Here's a number worth sitting with: ±3dB. In the world of amplifiers, that spec would be a scandal — a laughingstock. You'd return the thing (or you should). In the world of loudspeakers, ±3dB is genuinely excellent. 

That single comparison tells you almost everything you need to know about how complicated speaker design actually is — and how little a spec sheet ultimately reveals about what you'll hear in your room.

Because a speaker that measures ±3dB in an anechoic chamber will almost certainly not measure ±3dB in your room. Your room has its own frequency response, shaped by its dimensions, construction materials, and furnishings, and it interacts with the speaker in ways that can swing bass response by 10dB or more. First reflections alter the midrange and treble. The speaker and room create the response you actually hear together, as a combined system.

The anechoic measurement is a starting point, not a destination.

This is why voicing a speaker is as much art as science. You can design something that looks perfect in the lab and sounds wrong in every real room you put it in. Measurements are essential tools — we use them constantly* — but they're the beginning of the conversation, not the end.

*We just popped over a huge sum of money to buy Chris Brunhaver a Klippel measurement system. Now, Chris is among a rare handful of designers in the world with this state-of-the-art measuring tool and he's grinning from ear to ear.

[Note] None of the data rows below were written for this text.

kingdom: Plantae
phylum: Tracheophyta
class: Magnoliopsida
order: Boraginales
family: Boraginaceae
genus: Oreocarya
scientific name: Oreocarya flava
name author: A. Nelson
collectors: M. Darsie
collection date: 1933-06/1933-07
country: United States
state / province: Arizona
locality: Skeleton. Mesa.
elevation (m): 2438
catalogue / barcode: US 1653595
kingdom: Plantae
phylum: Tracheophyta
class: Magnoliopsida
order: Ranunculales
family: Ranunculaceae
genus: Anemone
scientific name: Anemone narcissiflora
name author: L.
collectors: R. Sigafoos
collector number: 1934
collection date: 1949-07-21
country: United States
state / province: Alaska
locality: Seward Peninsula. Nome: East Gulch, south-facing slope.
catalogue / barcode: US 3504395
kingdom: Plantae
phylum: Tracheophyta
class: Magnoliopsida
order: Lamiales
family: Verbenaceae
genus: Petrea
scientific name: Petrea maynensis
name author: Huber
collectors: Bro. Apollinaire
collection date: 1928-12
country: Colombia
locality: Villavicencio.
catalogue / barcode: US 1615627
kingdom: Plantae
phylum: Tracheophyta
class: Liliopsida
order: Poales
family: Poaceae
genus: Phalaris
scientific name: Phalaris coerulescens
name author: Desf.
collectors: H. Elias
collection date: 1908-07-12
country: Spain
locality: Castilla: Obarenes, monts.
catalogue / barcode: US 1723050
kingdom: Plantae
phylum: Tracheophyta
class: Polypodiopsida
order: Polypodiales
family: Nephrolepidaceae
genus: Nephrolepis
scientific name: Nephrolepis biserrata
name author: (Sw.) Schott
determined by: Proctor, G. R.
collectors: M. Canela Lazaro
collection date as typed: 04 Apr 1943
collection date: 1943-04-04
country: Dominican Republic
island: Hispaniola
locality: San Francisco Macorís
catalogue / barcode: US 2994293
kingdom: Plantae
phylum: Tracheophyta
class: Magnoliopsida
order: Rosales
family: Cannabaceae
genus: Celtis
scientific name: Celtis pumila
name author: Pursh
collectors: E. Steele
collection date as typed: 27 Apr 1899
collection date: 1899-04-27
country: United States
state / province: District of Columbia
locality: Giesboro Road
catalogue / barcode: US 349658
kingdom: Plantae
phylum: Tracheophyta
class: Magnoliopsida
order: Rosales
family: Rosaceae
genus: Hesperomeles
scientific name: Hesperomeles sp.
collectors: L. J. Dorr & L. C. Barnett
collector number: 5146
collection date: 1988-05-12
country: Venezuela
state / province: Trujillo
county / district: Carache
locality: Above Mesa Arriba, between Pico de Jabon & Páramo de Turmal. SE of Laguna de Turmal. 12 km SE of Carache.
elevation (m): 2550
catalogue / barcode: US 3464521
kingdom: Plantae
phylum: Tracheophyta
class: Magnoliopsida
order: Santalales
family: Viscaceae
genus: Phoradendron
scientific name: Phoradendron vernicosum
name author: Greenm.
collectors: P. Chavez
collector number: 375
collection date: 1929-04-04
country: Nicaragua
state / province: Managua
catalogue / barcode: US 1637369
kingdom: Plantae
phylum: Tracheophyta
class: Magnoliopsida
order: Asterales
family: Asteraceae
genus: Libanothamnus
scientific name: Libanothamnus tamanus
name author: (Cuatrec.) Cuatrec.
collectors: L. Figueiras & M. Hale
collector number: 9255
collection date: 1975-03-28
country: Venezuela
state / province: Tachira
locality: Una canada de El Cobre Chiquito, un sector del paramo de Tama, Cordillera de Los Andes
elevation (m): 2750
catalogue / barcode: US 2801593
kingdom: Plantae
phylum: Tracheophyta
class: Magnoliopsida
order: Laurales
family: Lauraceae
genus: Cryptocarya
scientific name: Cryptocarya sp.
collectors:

Human hearing isn't a flat detector. Our sensitivity peaks in the 2–5kHz range, where speech intelligibility lives, and falls off in both directions. A ruler-flat speaker can actually sound thin or forward because our ears are already perceptually boosting those frequencies before the sound even registers consciously. So within the constraints of what the technology allows, Chris shapes the response with extraordinary care — a gentle rise in the lower midrange here, a slight recession in the presence region there. Deviations so small they barely register on a measurement but make an audible difference between a speaker that sounds accurate and one that sounds genuinely musical.

The recording adds yet another layer. Engineers mix on speakers with their own tonal character, and those mixes are balanced to sound right on those particular speakers. Play them back on something with a different tonal center of gravity and you're hearing a shifted version of the engineer's intentions.

None of this is an argument against measurement or against accuracy as a goal. It's an argument for understanding what the measurements mean — and recognizing that the goal is music that sounds real, not a speaker that looks perfect on a graph while leaving you cold in the listening chair.